**Material supplied**.
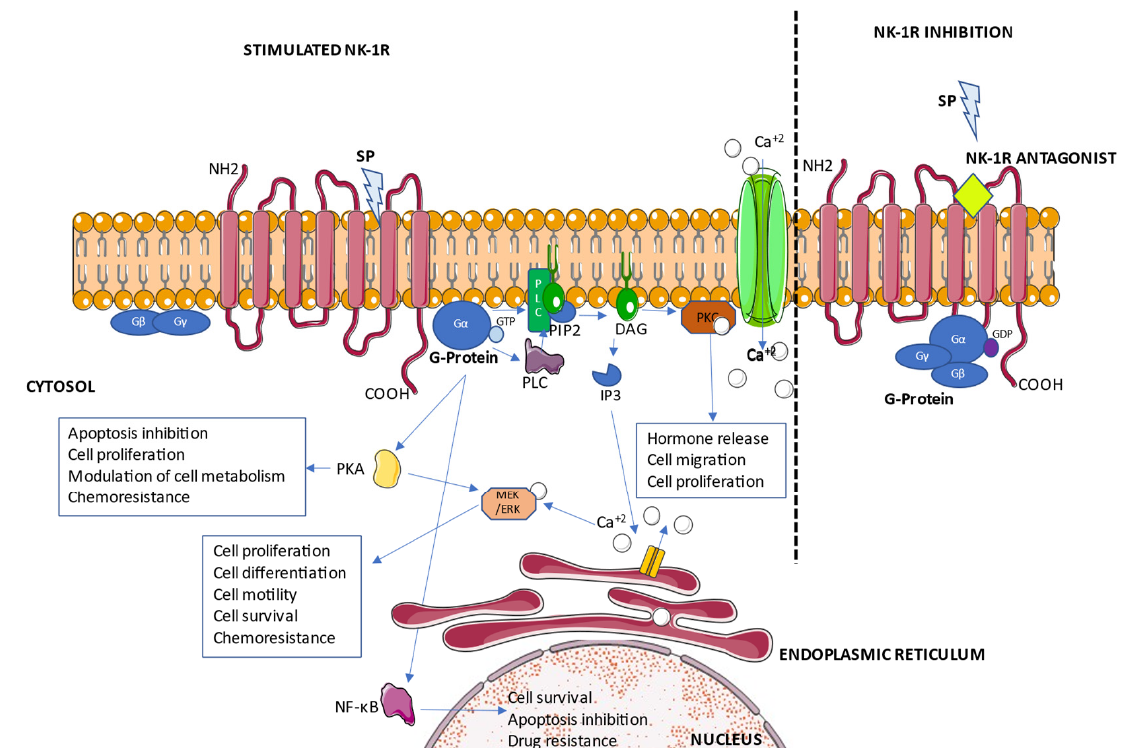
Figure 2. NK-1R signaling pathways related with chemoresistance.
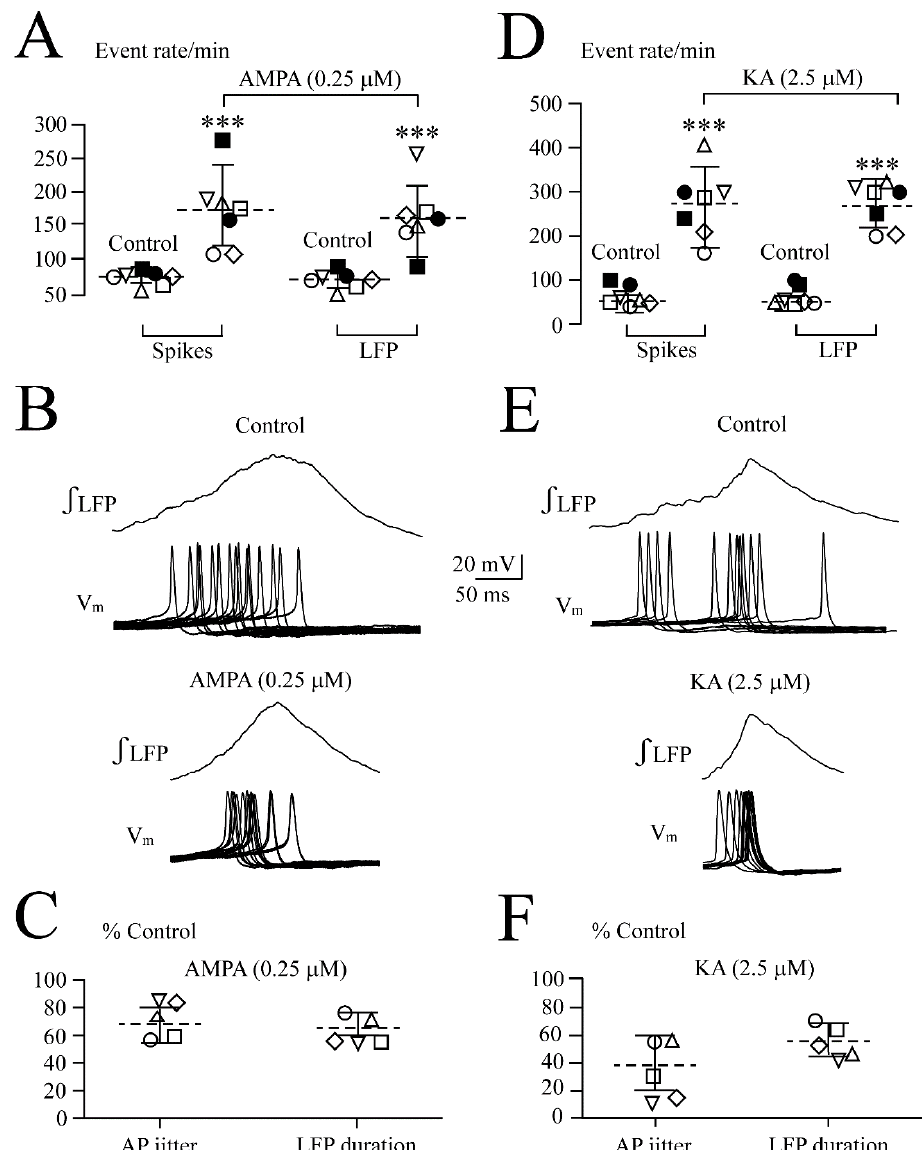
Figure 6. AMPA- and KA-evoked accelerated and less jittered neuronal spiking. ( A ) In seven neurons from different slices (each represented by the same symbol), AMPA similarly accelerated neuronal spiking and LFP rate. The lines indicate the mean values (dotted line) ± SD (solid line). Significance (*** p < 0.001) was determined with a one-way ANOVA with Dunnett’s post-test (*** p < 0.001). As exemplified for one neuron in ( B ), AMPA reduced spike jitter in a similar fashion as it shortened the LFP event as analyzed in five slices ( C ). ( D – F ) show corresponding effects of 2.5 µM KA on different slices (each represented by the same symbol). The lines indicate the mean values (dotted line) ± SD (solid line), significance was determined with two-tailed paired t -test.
--
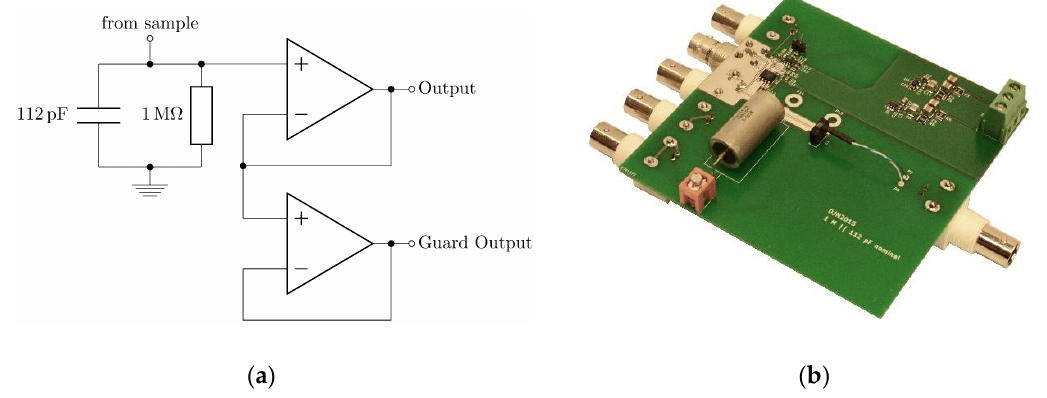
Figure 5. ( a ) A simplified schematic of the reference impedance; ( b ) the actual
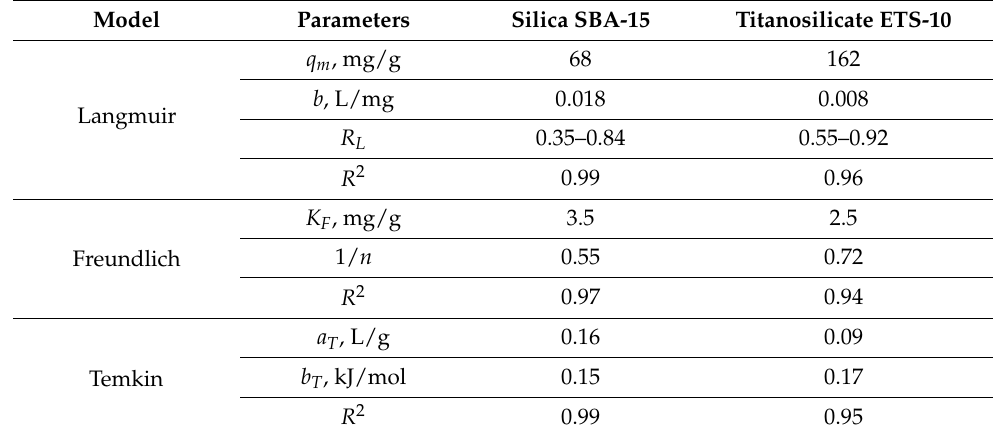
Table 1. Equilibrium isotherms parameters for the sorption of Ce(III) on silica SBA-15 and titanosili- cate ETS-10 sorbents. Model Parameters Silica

**Exercise goal**.
Above are records; say how many of their lines contain the word "with", giving only the number.

**Response for this exercise**.
2